Chicken Piccata Video
Cooking With Chef Patrick
Chef Patrick walks you through how easy it is to make delicious Chicken Piccata.
- 2 ea Chicken Breast, Butterflied then split in two
- 4 ea Lemon Slices, Sliced in wheels about 1/8in thick
- 1 jar Capers, Drained
- 2 oz Olive Oil
- 1/2 cup White Wine, Cook with Wine that you will drink
- 1 cup Chicken Stock, Use no/low sodium stock, We recommend homemade stock
- 1/2 cup Irish Butter, Diced
- 2 tbsp Shallots, Minced
- Salt and Pepper, To Taste
Method of Preparation
1. Heat the olive oil in large sauté pan over medium-high heat.

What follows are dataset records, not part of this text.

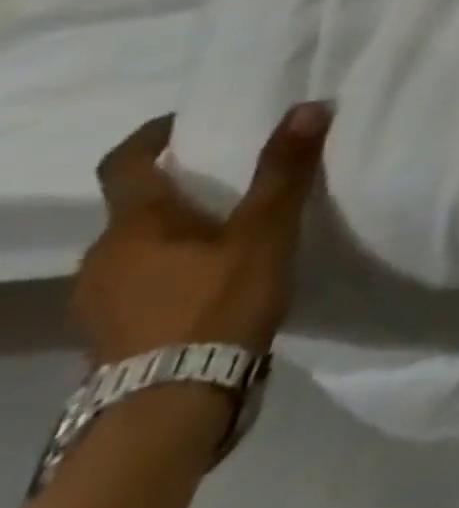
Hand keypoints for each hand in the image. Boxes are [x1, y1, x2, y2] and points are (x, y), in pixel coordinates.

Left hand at [74, 105, 330, 364]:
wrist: (173, 402)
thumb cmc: (218, 302)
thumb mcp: (265, 231)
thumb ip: (284, 170)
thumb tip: (308, 106)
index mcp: (135, 225)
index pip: (126, 164)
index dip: (152, 137)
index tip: (185, 121)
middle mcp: (104, 256)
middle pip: (134, 209)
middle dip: (178, 190)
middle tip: (229, 180)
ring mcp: (100, 300)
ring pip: (138, 249)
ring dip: (175, 234)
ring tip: (229, 234)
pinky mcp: (112, 334)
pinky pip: (140, 283)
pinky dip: (172, 270)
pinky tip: (210, 283)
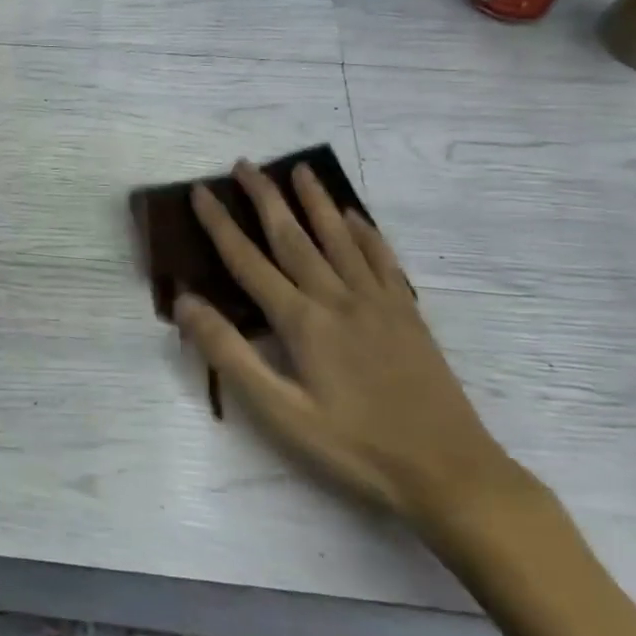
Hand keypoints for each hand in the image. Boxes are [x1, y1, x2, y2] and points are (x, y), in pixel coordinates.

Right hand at [173, 162, 523, 532]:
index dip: (220, 224)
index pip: (248, 261)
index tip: (200, 191)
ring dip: (316, 201)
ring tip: (300, 170)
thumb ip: (230, 353)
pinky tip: (355, 217)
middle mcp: (337, 298)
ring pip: (339, 238)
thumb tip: (186, 302)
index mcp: (302, 321)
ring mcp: (377, 302)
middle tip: (244, 164)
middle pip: (293, 236)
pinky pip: (382, 259)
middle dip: (265, 197)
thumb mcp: (280, 412)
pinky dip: (365, 232)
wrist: (449, 472)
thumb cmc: (354, 447)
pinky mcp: (407, 314)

2. Season both sides of each piece of chicken breast with salt and pepper and sear on the first side until golden brown.
3. Flip the chicken and sauté for one minute. Remove from the pan and set the chicken aside.

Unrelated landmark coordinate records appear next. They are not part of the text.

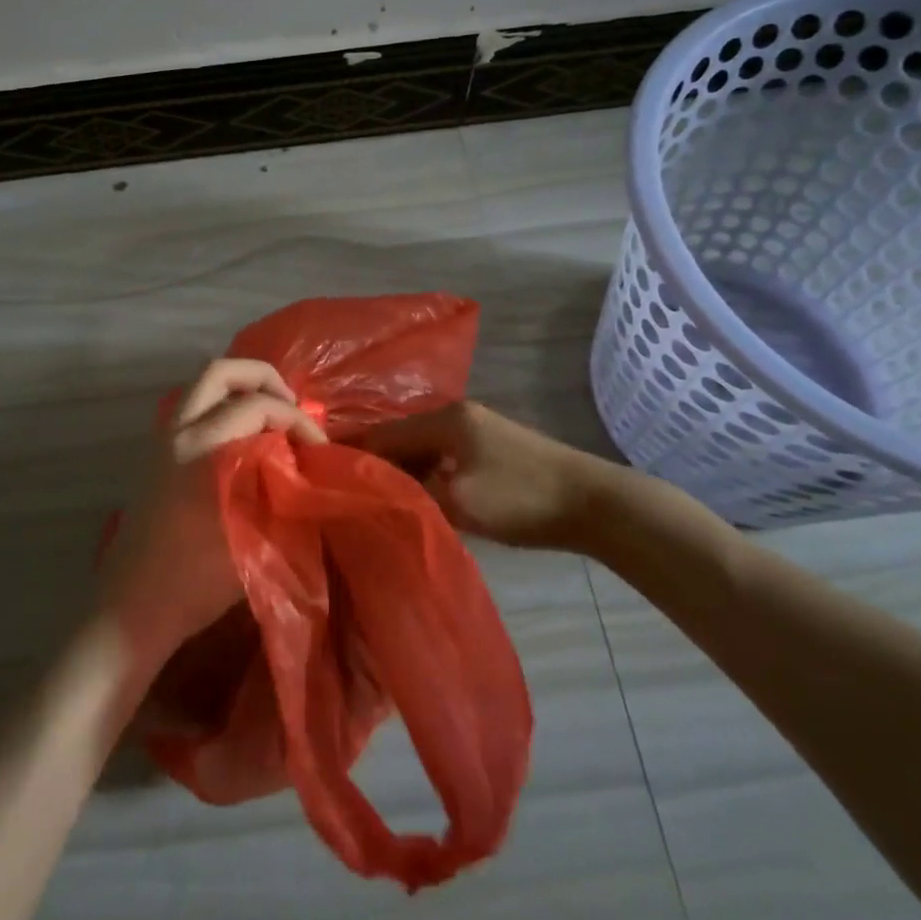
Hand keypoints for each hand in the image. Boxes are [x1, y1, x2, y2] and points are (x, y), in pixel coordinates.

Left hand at [99, 359, 325, 663]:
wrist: (134, 608)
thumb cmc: (196, 580)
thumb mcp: (255, 540)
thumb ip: (282, 493)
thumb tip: (305, 468)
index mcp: (202, 448)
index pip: (259, 407)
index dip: (297, 420)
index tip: (319, 447)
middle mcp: (178, 431)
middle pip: (221, 371)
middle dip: (264, 378)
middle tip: (292, 406)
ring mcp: (161, 439)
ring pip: (202, 386)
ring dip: (241, 389)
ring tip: (272, 417)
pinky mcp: (155, 454)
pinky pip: (193, 407)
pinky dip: (222, 406)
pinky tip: (244, 439)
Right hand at [356, 401, 603, 551]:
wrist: (595, 504)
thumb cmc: (521, 498)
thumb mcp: (459, 501)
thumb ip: (412, 493)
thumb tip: (376, 491)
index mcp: (445, 419)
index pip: (383, 432)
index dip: (353, 453)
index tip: (325, 474)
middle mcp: (457, 415)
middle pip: (401, 437)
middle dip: (375, 462)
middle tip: (347, 491)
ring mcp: (477, 430)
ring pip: (422, 448)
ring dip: (401, 470)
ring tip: (374, 497)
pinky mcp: (491, 449)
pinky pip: (442, 456)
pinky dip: (424, 473)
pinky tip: (415, 495)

4. Add the shallots to the pan and sauté for one minute.
5. Add the capers and lemon wheels. Sauté for an additional minute.
6. Deglaze the pan with the wine.
7. Bring the heat to high, add the chicken back to the pan and the chicken stock. Bring to a boil.
8. Once the sauce is boiling, add the butter and let boil until the butter has emulsified with the wine and stock.
9. Plate the chicken over your favorite pasta and pour the sauce over top.